If the current economic downturn continues, the number of borrowers that default under debt agreements will increase significantly. A previously prized borrower that once could dictate terms to its lender likely will find itself with fewer options when facing a default and will be forced to work with its existing lender to obtain either a waiver or a forbearance agreement.

Waiver and forbearance agreements contain many similar provisions, and they both provide a certain amount of relief for the borrower. One significant legal difference: A forbearance agreement will not eliminate the default. To the contrary, a forbearance agreement expressly preserves the default, and the lender only agrees to refrain from exercising its remedies during the forbearance period. A waiver agreement, on the other hand, waives the default and restores the parties to their pre-default positions.

Advising clients facing a default requires an understanding of the following: the different legal issues parties should consider in determining if a waiver or a forbearance agreement is appropriate, actions a lender should consider to bolster its position on a post-default basis, and provisions parties may consider in drafting and negotiating a waiver or a forbearance agreement.

If a default has occurred, the borrower will want the lender to grant a waiver to eliminate the default. A waiver will generally indicate the lender's desire to maintain its relationship with the borrower. If the lender does not want to continue the relationship and wants the borrower to repay or refinance the loan on an accelerated basis but is willing to give the borrower a period of time to pay off the loan, then the lender may prefer a forbearance agreement. The lender may also desire a forbearance agreement if it believes it does not have sufficient information to determine whether a waiver is appropriate.

Hard Look

Waiver and forbearance agreements provide the lender with an opportunity — possibly the last one — to correct any perceived deficiencies in existing terms, documentation or collateral. Therefore, the lender thoroughly should review the loan documents and conduct due diligence on its collateral to make sure the documentation and collateral reflect the lender's understanding of the deal.

Lenders also can require: reductions in the borrower'sfacility size ( e.g. , the loan amount or commitment); increase in interest rates and fees; provision of additional credit support ( e.g. , additional collateral, personal guarantors, etc.); further restrictions on the borrower's actions ( e.g. , permitted indebtedness, dividends, management fees, affiliate payments, etc.); imposition of additional financial reporting, collateral audits, or appraisals; and engagement by the borrower or the lender (at the borrower's expense) of financial or other consultants.

1. Documentation: There are certain common documentation concepts lawyers should consider when drafting a waiver or forbearance agreement. The borrower will need to disclose to the lender all outstanding defaults prior to the execution of the waiver or forbearance agreement. If there are undisclosed defaults, then the waiver or forbearance agreement will not prevent the lender from exercising its rights and remedies with respect to such defaults.

It will be important for the lender to limit the agreement to the disclosed defaults so the lender does not inadvertently waive an unknown default. The agreement, therefore, should expressly state that its scope is limited to the specific defaults listed. The agreement also should contain language preserving the lender's right to continue to require strict compliance with the loan documents notwithstanding the waiver or forbearance.

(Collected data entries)
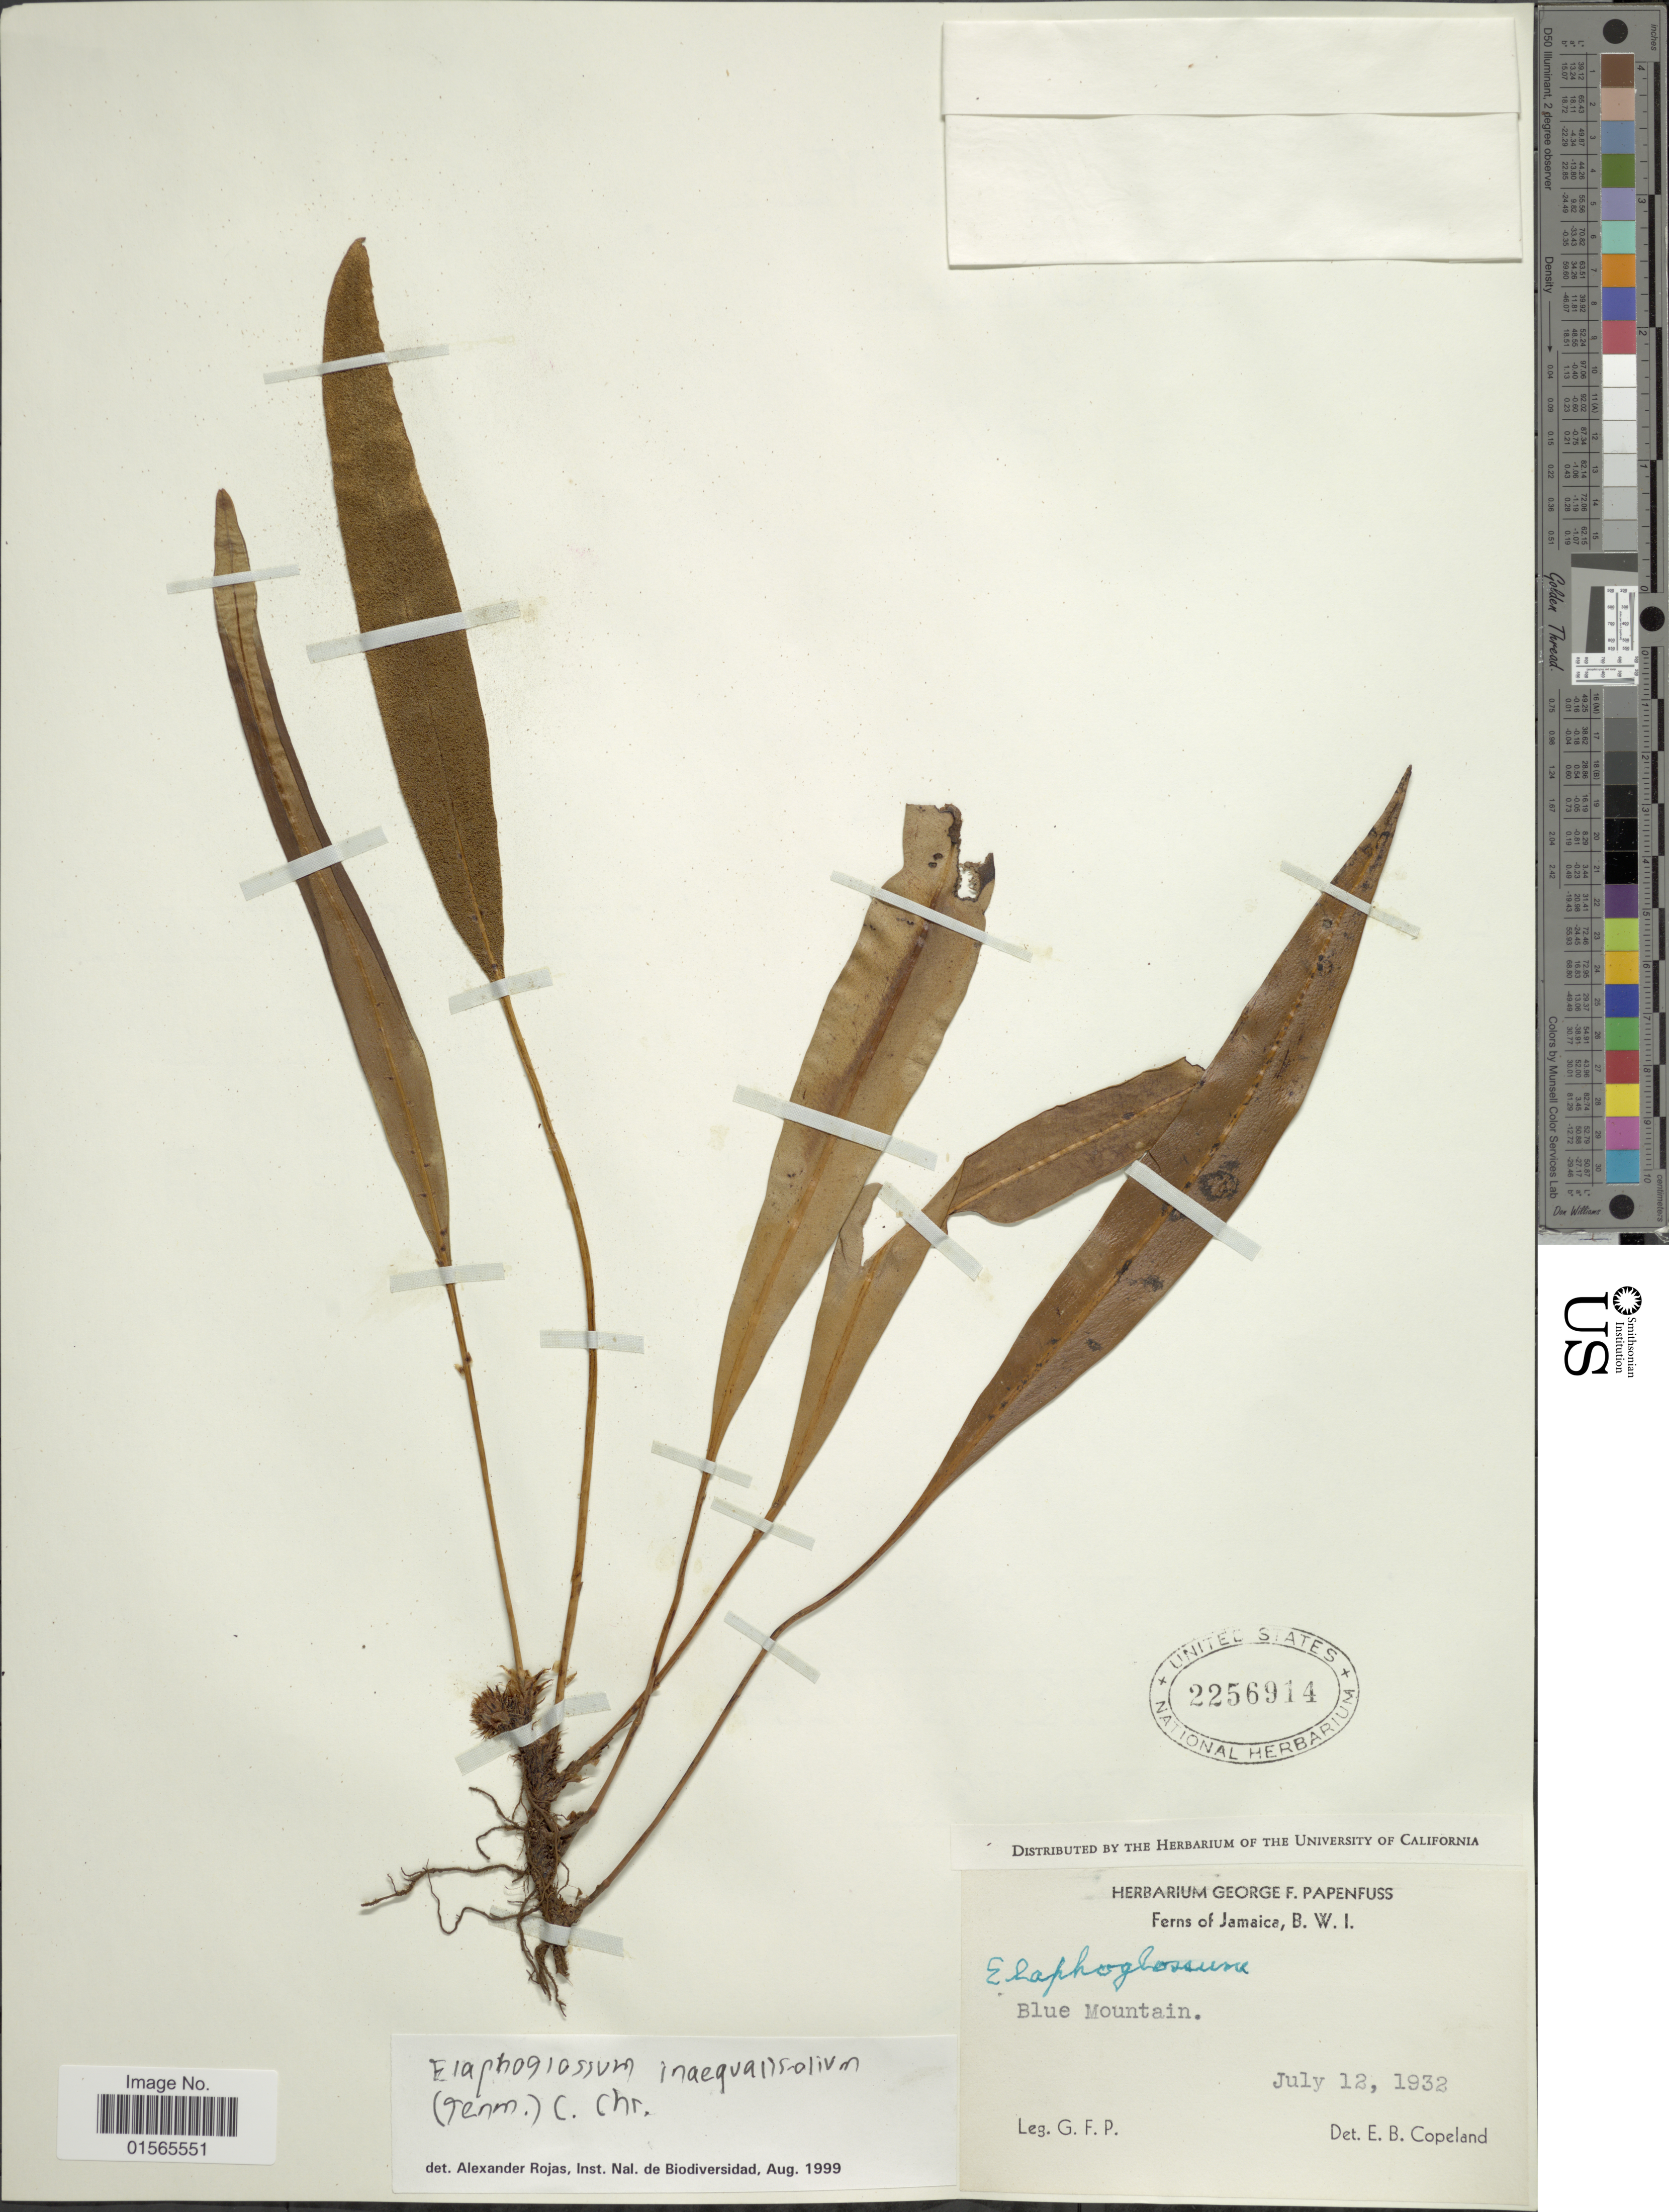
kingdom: Plantae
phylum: Tracheophyta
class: Polypodiopsida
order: Polypodiales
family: Dryopteridaceae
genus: Elaphoglossum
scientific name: Elaphoglossum inaequalifolium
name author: (Jenman) C. Chr.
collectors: G. Papenfuss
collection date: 1932-07-12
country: Jamaica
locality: B.W.I. Blue Mountain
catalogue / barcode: US 2256914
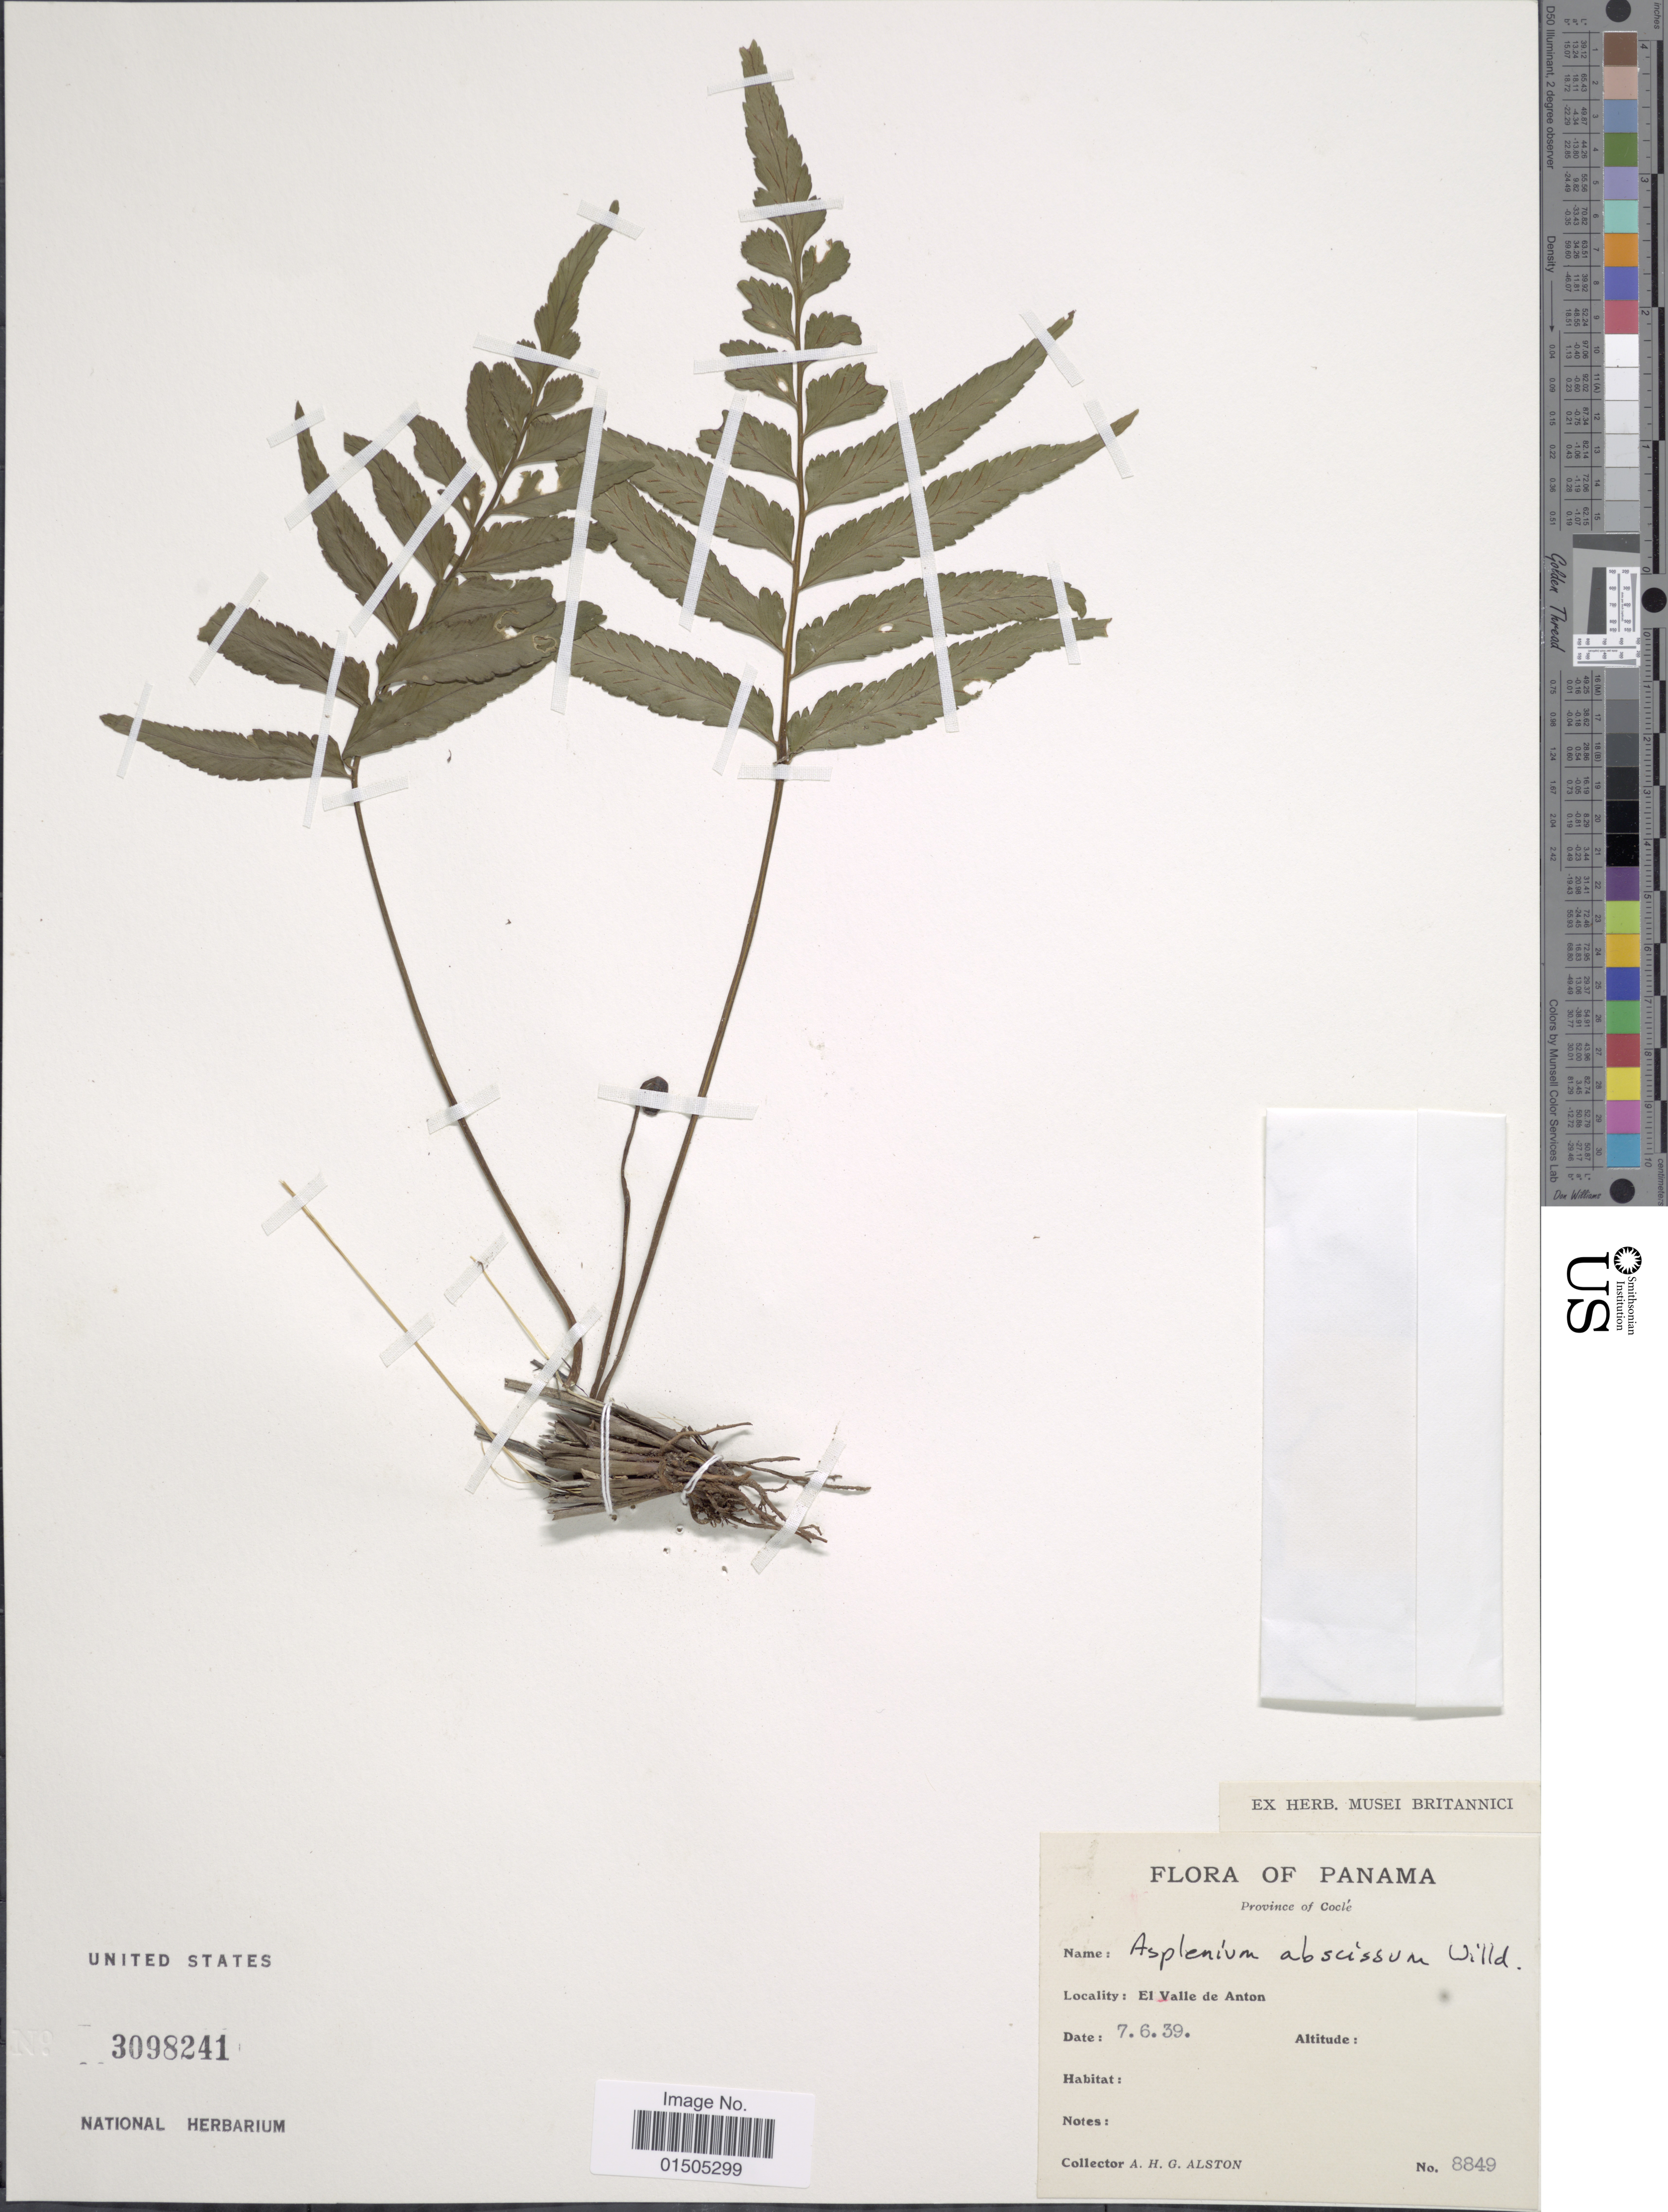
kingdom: Plantae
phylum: Tracheophyta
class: Polypodiopsida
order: Polypodiales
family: Aspleniaceae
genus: Asplenium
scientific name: Asplenium abscissum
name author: Willd.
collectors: A. H. Alston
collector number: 8849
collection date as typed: Transcribed d/m/y: 7/6/39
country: Panama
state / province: Coclé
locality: Panama. El Valle de Anton.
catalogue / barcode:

### Problem set
• a. Using the text on waiver and forbearance agreements, decide whether each statement agrees with it. Answer yes or no, and quote the words from the text that settle it.
(i) A forbearance agreement eliminates the default.
(ii) A waiver agreement restores the parties to their pre-default positions.
(iii) A lender may prefer a forbearance agreement when it believes it lacks sufficient information to determine whether a waiver is appropriate.
• b. Answer these questions from the text on waiver and forbearance agreements.
(i) What will a waiver generally indicate?
(ii) What must the borrower disclose to the lender before the waiver or forbearance agreement is executed?
(iii) According to the agreement's express statement, what is its scope limited to?
• c. Reproduce the passage of the text on waiver and forbearance agreements that starts at the words "Waiver and forbearance agreements provide" and ends after the words "of the deal.".

### Expected responses
• a.
(i) No: "A forbearance agreement will not eliminate the default."
(ii) Yes: "A waiver agreement, on the other hand, waives the default and restores the parties to their pre-default positions."
(iii) Yes: "The lender may also desire a forbearance agreement if it believes it does not have sufficient information to determine whether a waiver is appropriate."

• b.
(i) The lender's desire to maintain its relationship with the borrower.
(ii) All outstanding defaults.
(iii) The specific defaults listed.

• c.
Waiver and forbearance agreements provide the lender with an opportunity — possibly the last one — to correct any perceived deficiencies in existing terms, documentation or collateral. Therefore, the lender thoroughly should review the loan documents and conduct due diligence on its collateral to make sure the documentation and collateral reflect the lender's understanding of the deal.